Marijuana and Employment Drug Testing
Marijuana is legal for medical and recreational use in some U.S. states. However, testing positive for it when an employer drug tests you can be an issue, whether you are a job applicant or an employee.
The legal use of marijuana medically or recreationally varies from state to state. However, it is still considered illegal under federal law. In twenty-nine states, the District of Columbia, and the territories of Guam and Puerto Rico, it is legal for those dealing with constant pain or certain illnesses to legally use marijuana for medical reasons, as long as they carry a card showing they are a “certified patient.”
To become a legal medical marijuana user, you need a recommendation or prescription from a doctor who is legally appointed by the state to prescribe medical marijuana. In nine of those states (Alaska, California, Colorado, Maine, Massachusetts, Nevada, Oregon, Vermont, and Washington) including the District of Columbia, cannabis can also be used recreationally. These evolving laws regarding marijuana use create challenges for lawmakers and employers who test applicants and employees for drug use.

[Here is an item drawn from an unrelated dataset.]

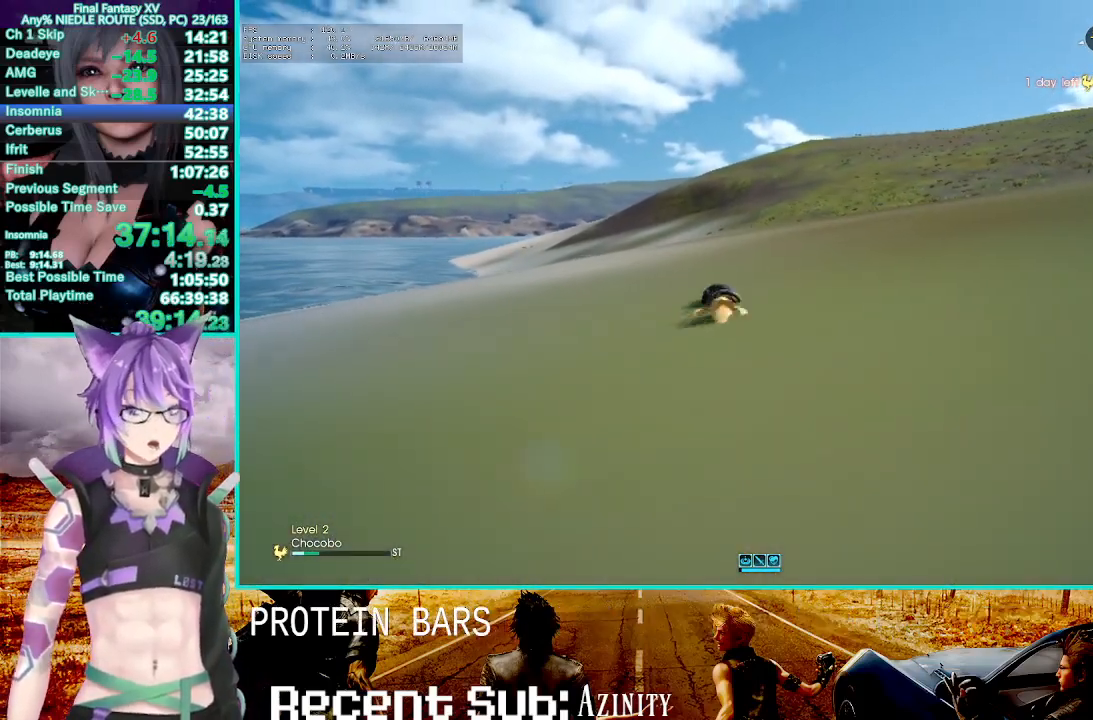
{"dt_ms": 500, "buttons": ["R2"], "left_stick": "center", "right_stick": "center", "events": []}
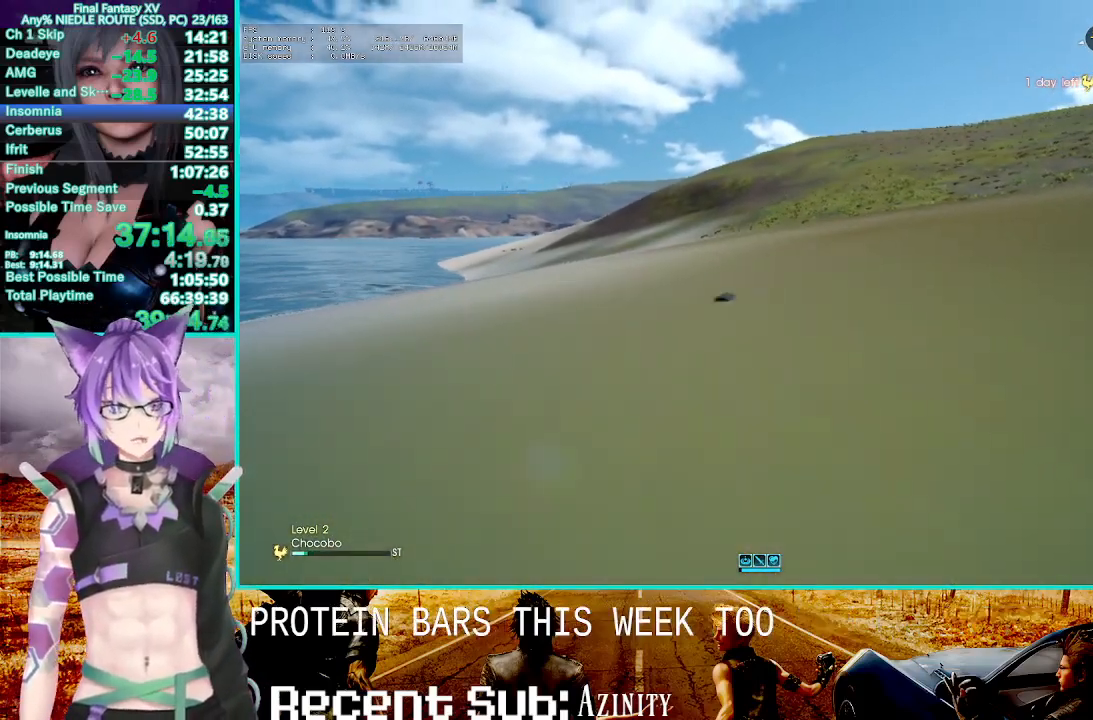
{"dt_ms": 500, "buttons": ["R2"], "left_stick": "center", "right_stick": "center", "events": []}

Federal and State Drug Testing Laws
Under federal law, cannabis use is illegal, and employers in industries that are heavily regulated by the federal government screen their employees randomly and include drug testing as part of their hiring process. For non-federally regulated employers, federal law doesn't require drug testing. However, there are state and local governments that enforce laws regulating drug testing.
Employers have the legal right to maintain a drug- and alcohol-free work environment, and are allowed to test applicants and employees as long as the employer clearly informs those applicants and employees of the company’s drug testing policies, including pre-employment screening and random drug testing. In some cases, an offer of employment may be conditional pending the results of a drug test.
These policies may be stated in the job description, but most often will be stated in a clearly written agreement within the application or employee handbook, which applicants and employees are required to agree to and sign in order to be hired or maintain employment. Some employers have a company policy that directly addresses marijuana use, while others do not.
Marijuana Drug Screening Issues
Drug screening for marijuana has become a debated topic in states where medical and/or recreational use is legal. The biggest difference between alcohol and cannabis is how they are detected through testing. Alcohol does not linger in the bloodstream like marijuana does. Someone can fail a marijuana drug test weeks after using marijuana because the active ingredient, THC, takes a long time to leave the bloodstream. A positive test does not mean the person is impaired at that moment. Instead, it just shows that they used marijuana within the last few weeks or so.
On the other hand, there are on-the-spot tests like the breathalyzer to determine the alcohol level and subsequent impairment of an individual at that moment. This enables lawmakers to create laws regarding the consequences of having more than the legal limit of alcohol in your system.
The technology to test marijuana levels with such accuracy has yet to be created. Without the ability to do accurate on-the-spot testing, it is challenging to determine what a legal level (the lowest level that does not cause impairment) of THC would be. Therefore, any trace can be considered exceeding the legal limit.
Workplace Discrimination and Marijuana
When someone holding a medical marijuana card is fired from his or her job because of a positive drug test, he or she could be considered a victim of workplace discrimination. Without the ability to test for actual levels of THC at the specific time the test is being performed, a person who tests positive for THC may not be actively high.
Laws to reduce this type of workplace discrimination are being created to protect those using medical marijuana under the state’s medical marijuana program.
Some employers are required to test employees under federal law or highly regulated safety laws for jobs like truck drivers or pilots where there is a legitimate basis for firing an employee who fails a random drug test. If an employer does not have to adhere to federal laws or safety regulations, the employer must carefully determine and provide reasons for firing a medical marijuana user who fails a drug test.
Some states like Nevada and New York consider those who use cannabis for medical reasons as being legally disabled and have created laws taking this type of disability into consideration. These laws require employers to ”reasonably accommodate” the medical needs of an employee who is a certified patient holding a legal medical marijuana card.
Also in Nevada, starting in 2020, employers cannot refuse to hire a job applicant (with some exceptions) for failing a marijuana screening test, making it the first state to pass such a law.
In states where medical marijuana users are considered disabled, medical marijuana users cannot be legally fired because of a positive drug test. However, this only applies if the marijuana use does not keep the employee from doing his or her job, and does not affect the safety of the employee, other employees, the public, or anyone else in the workplace.
If you are a medical marijuana card holder or someone who enjoys legalized recreational marijuana, research your state, your employer’s, or your future employer’s drug testing policy. You shouldn't assume that, because you are exercising your legal right to use cannabis outside of the workplace, you are immune to the repercussions your employer may impose on you as the result of a drug test that comes back positive for THC.
The information contained in this article is not legal advice and is not a substitute for such advice. State and federal laws change frequently, and the information in this article may not reflect your own state’s laws or the most recent changes to the law.